Your instructions:
Could you transcribe exactly the lines from the one containing "html: <div> <div>" through the last line of the records below, leaving out the pictures?

Excerpted data:
-------------------------

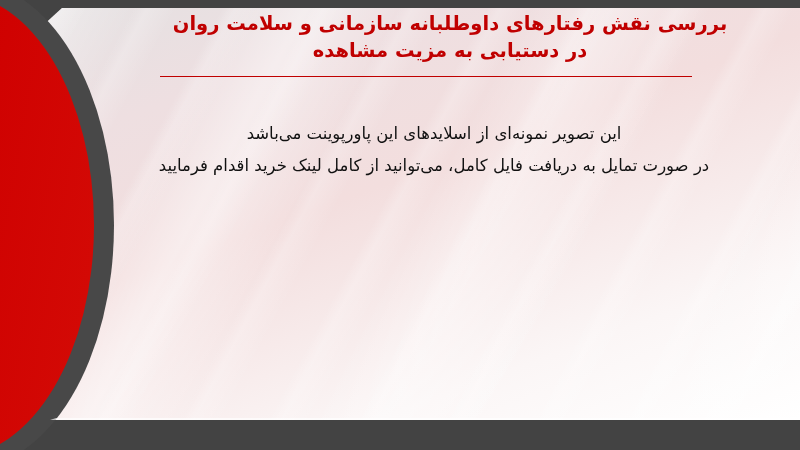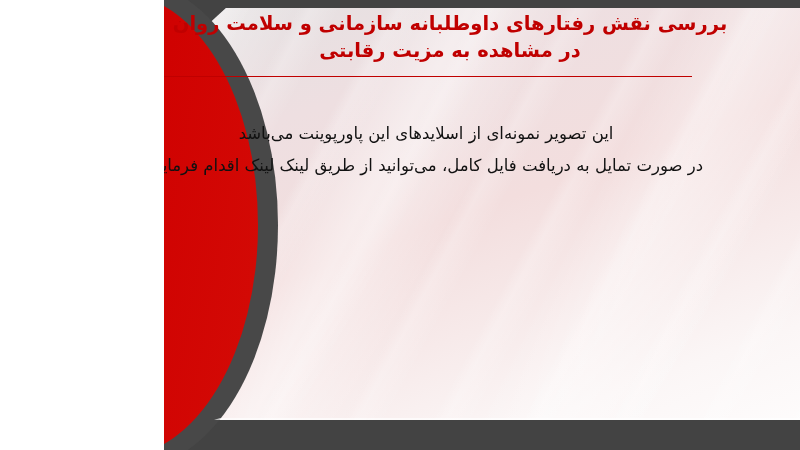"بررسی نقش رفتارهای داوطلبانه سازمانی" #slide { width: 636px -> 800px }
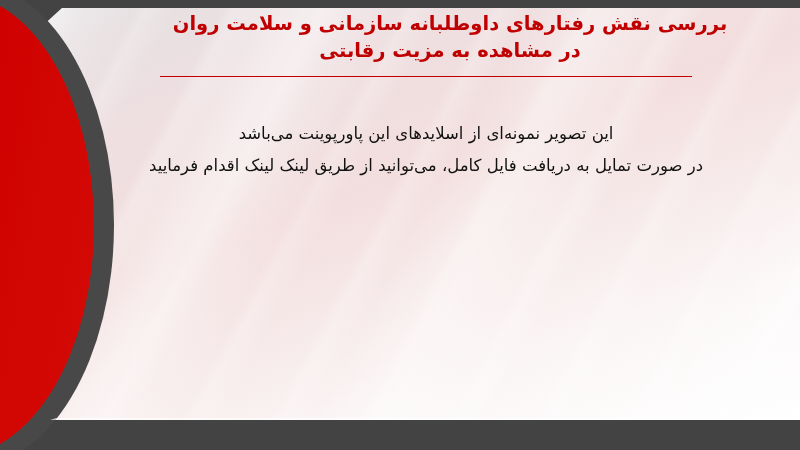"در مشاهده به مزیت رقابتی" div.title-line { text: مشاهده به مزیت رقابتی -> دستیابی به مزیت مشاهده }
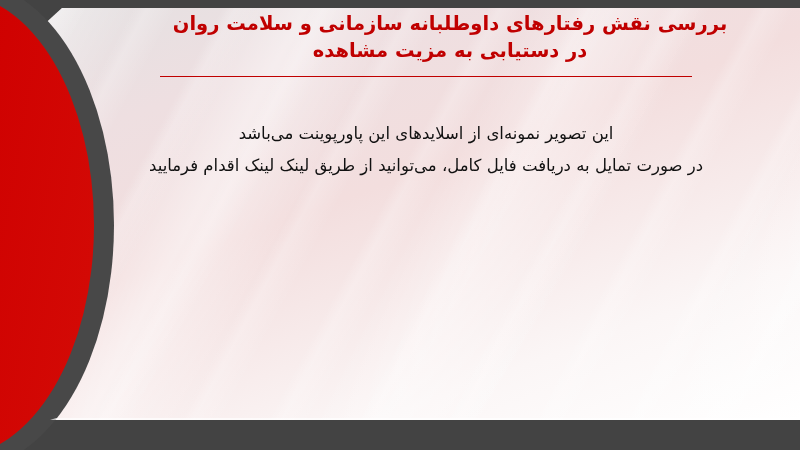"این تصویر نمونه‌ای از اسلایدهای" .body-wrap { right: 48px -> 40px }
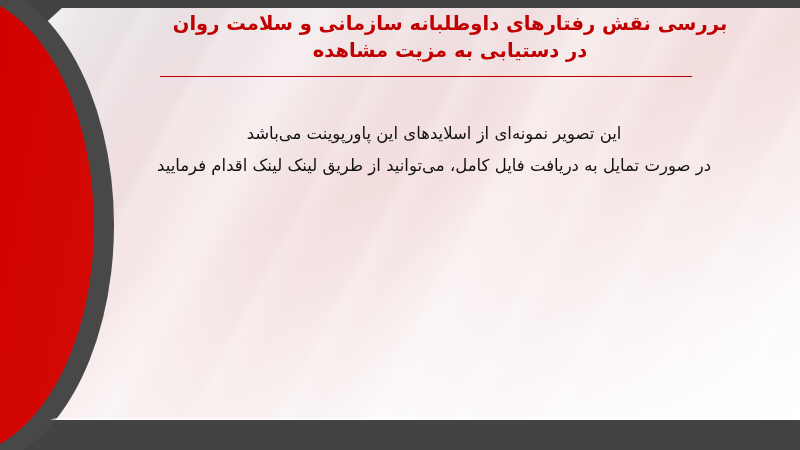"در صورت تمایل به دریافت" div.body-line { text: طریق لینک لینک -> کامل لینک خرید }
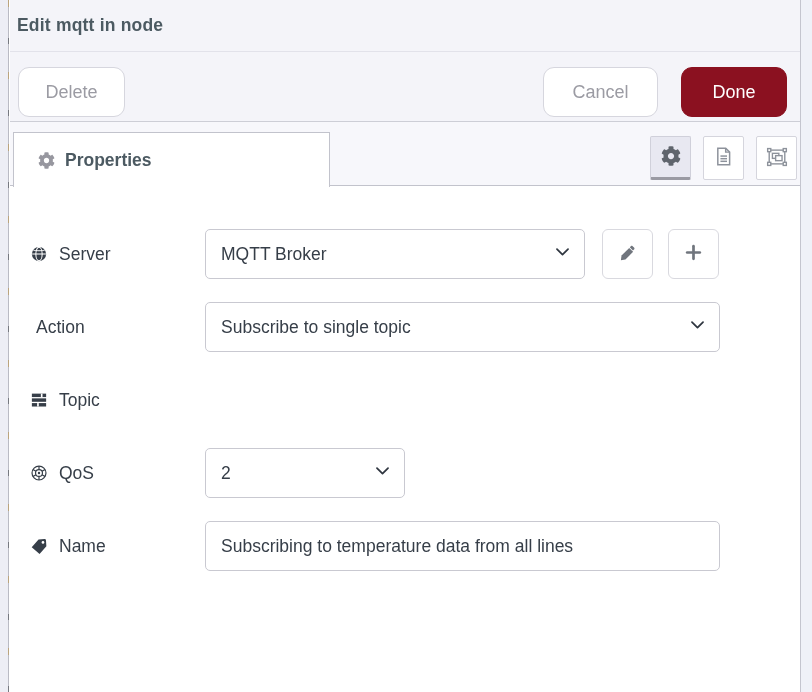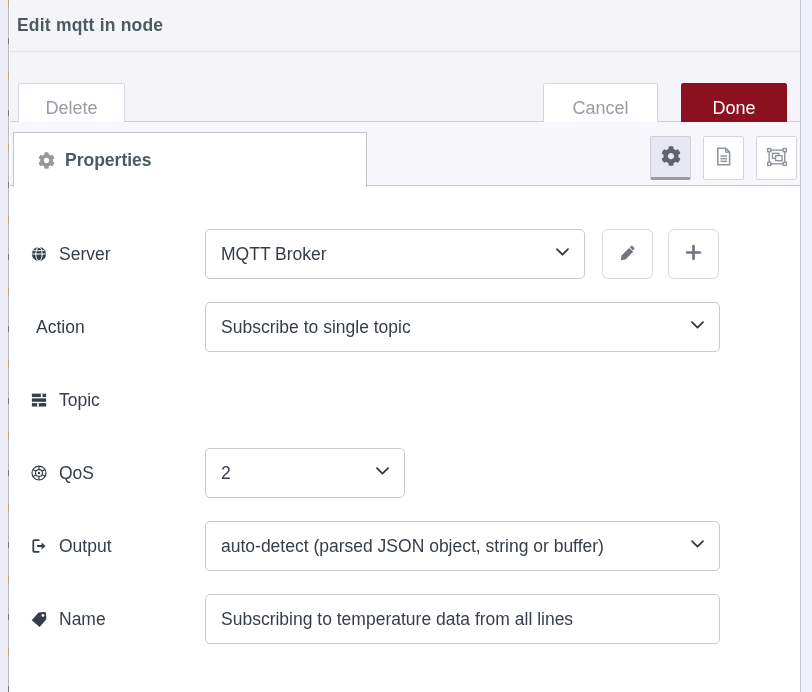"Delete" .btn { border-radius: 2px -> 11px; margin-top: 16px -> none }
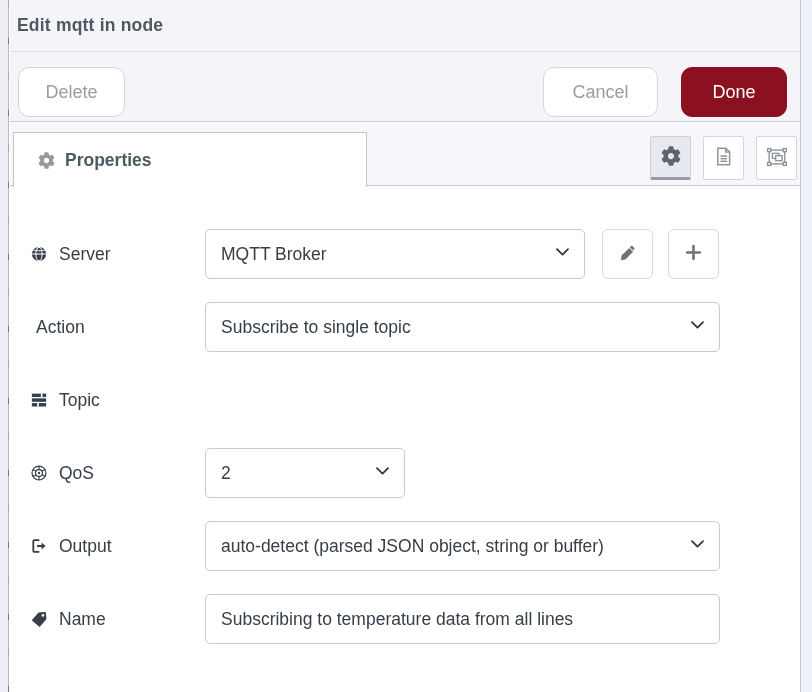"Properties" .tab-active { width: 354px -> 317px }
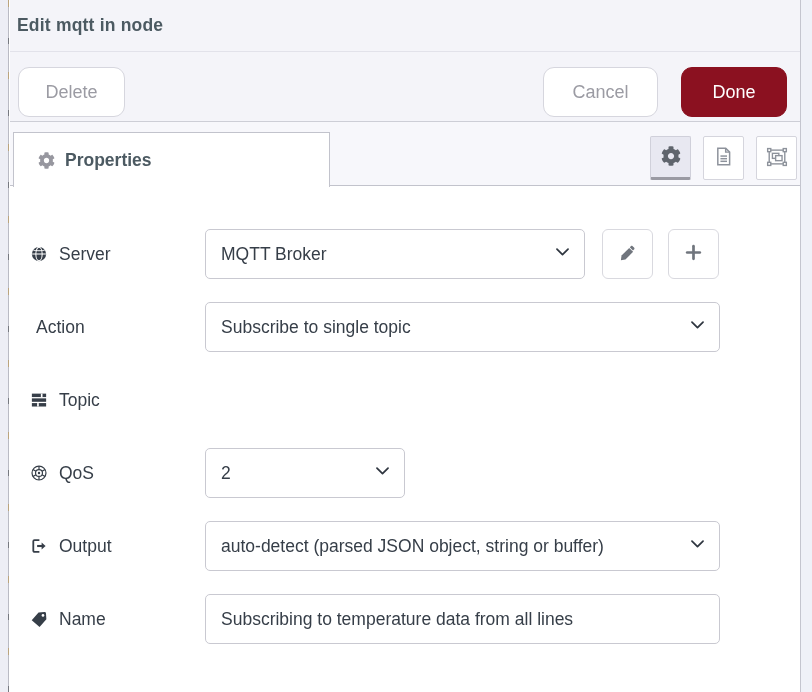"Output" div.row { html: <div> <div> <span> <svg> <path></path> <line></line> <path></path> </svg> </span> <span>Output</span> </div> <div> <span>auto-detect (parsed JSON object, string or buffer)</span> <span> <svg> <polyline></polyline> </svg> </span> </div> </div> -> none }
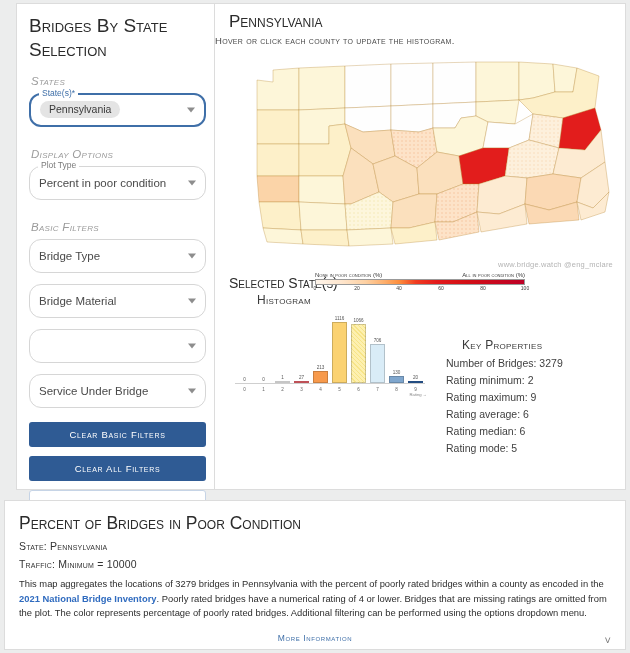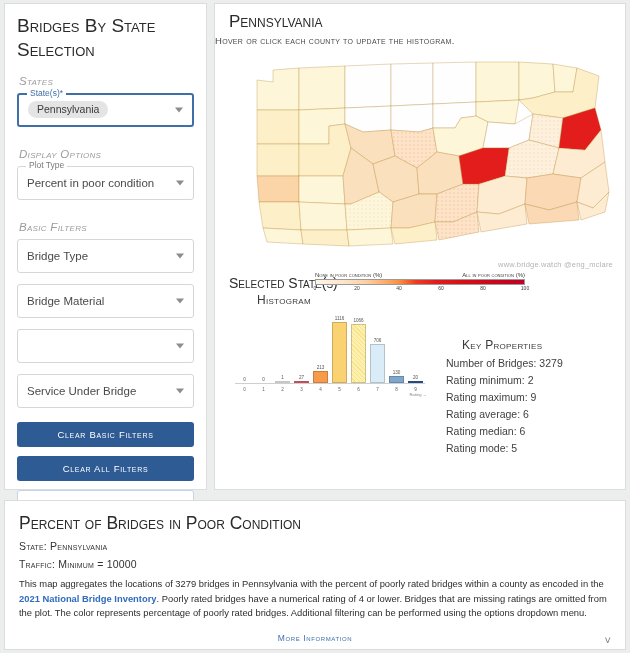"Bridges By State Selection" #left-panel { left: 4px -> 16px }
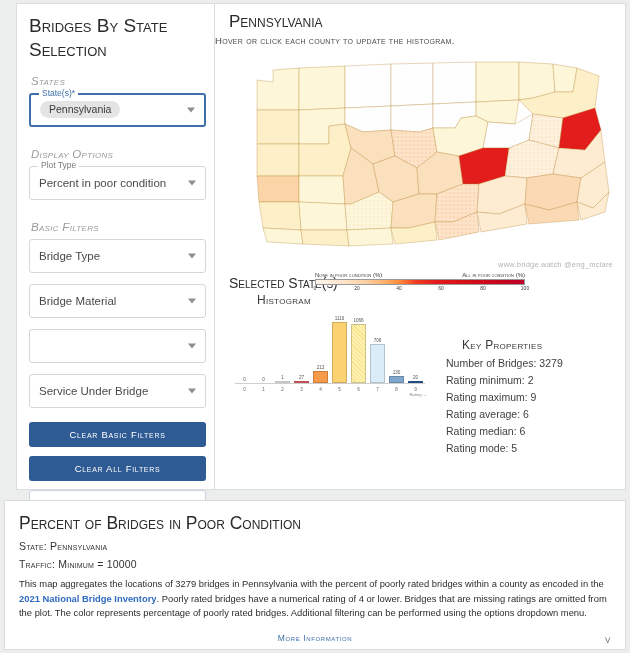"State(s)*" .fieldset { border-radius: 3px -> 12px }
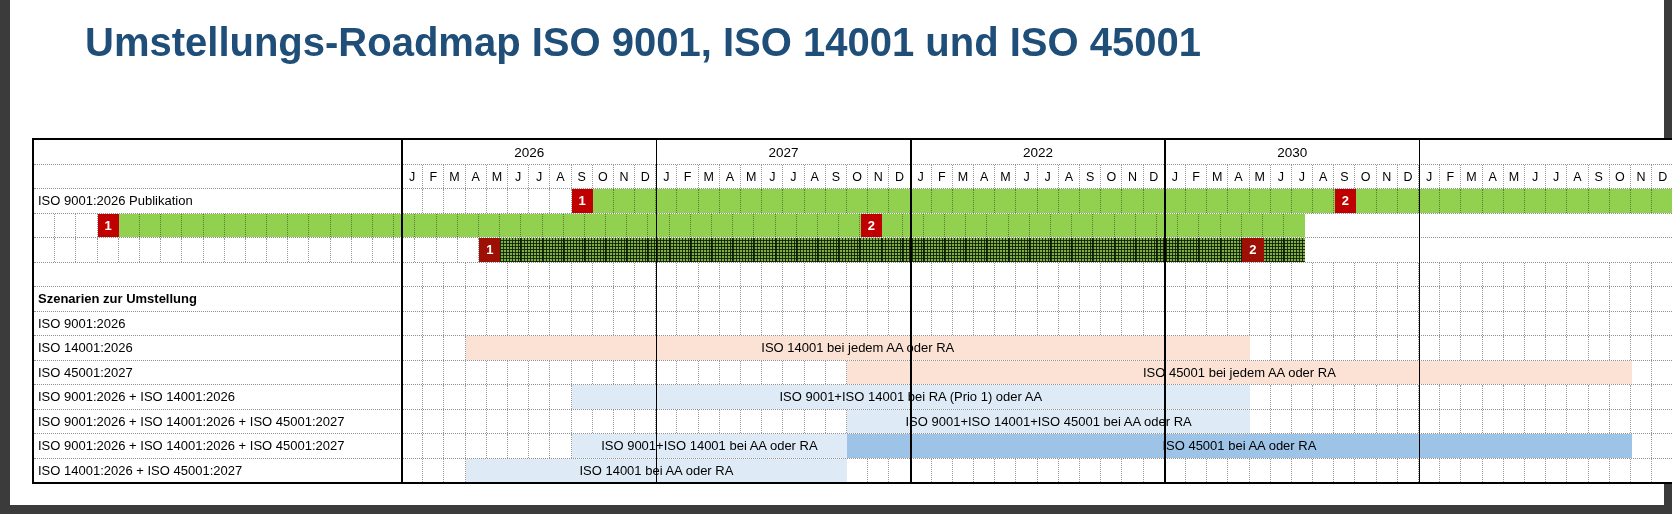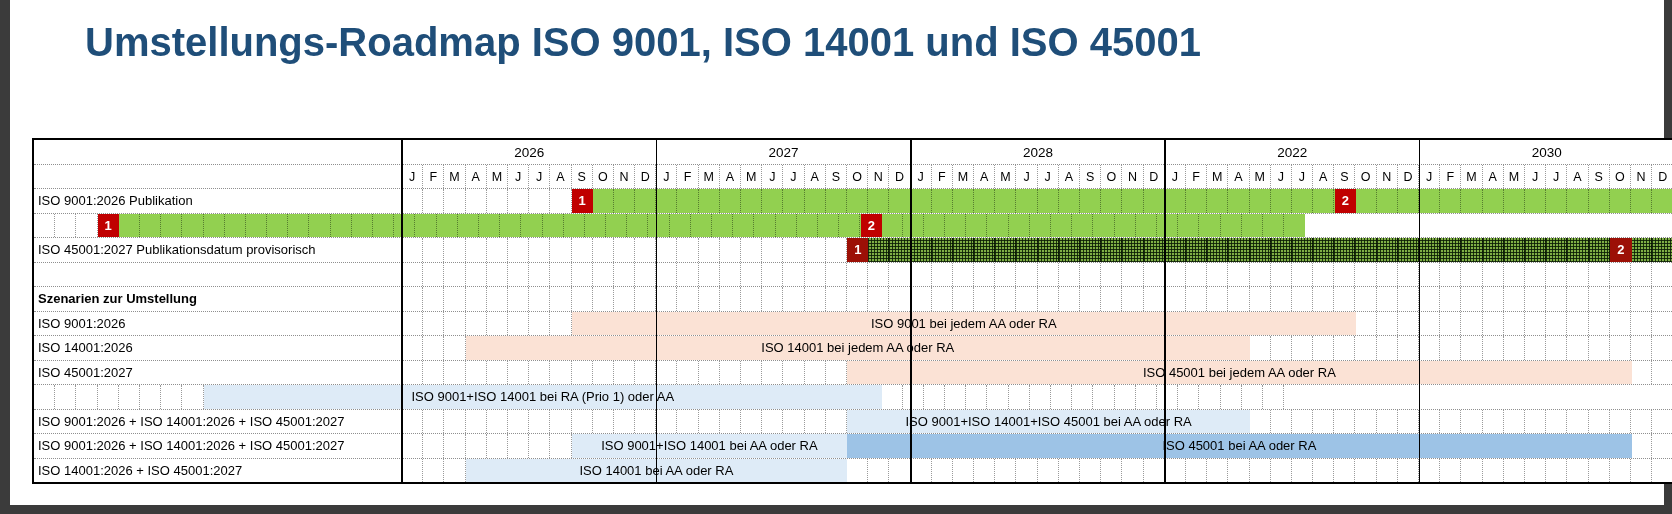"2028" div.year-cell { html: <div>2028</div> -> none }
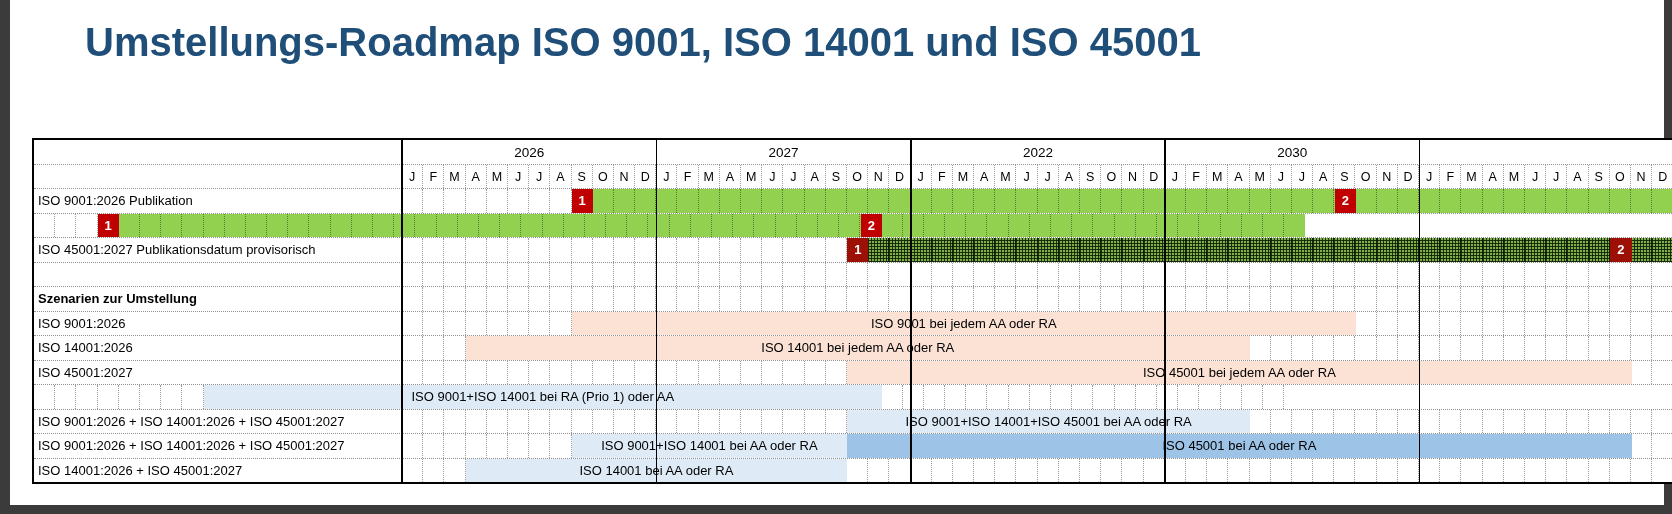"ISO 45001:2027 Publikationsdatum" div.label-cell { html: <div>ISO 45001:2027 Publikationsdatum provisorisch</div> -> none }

-------------------------

Solution to the problem:
"Output" div.row { html: <div> <div> <span> <svg> <path></path> <line></line> <path></path> </svg> </span> <span>Output</span> </div> <div> <span>auto-detect (parsed JSON object, string or buffer)</span> <span> <svg> <polyline></polyline> </svg> </span> </div> </div> -> none }
"Bridges By State Selection" #left-panel { left: 4px -> 16px }
"State(s)*" .fieldset { border-radius: 3px -> 12px }
"2028" div.year-cell { html: <div>2028</div> -> none }
"ISO 45001:2027 Publikationsdatum" div.label-cell { html: <div>ISO 45001:2027 Publikationsdatum provisorisch</div> -> none }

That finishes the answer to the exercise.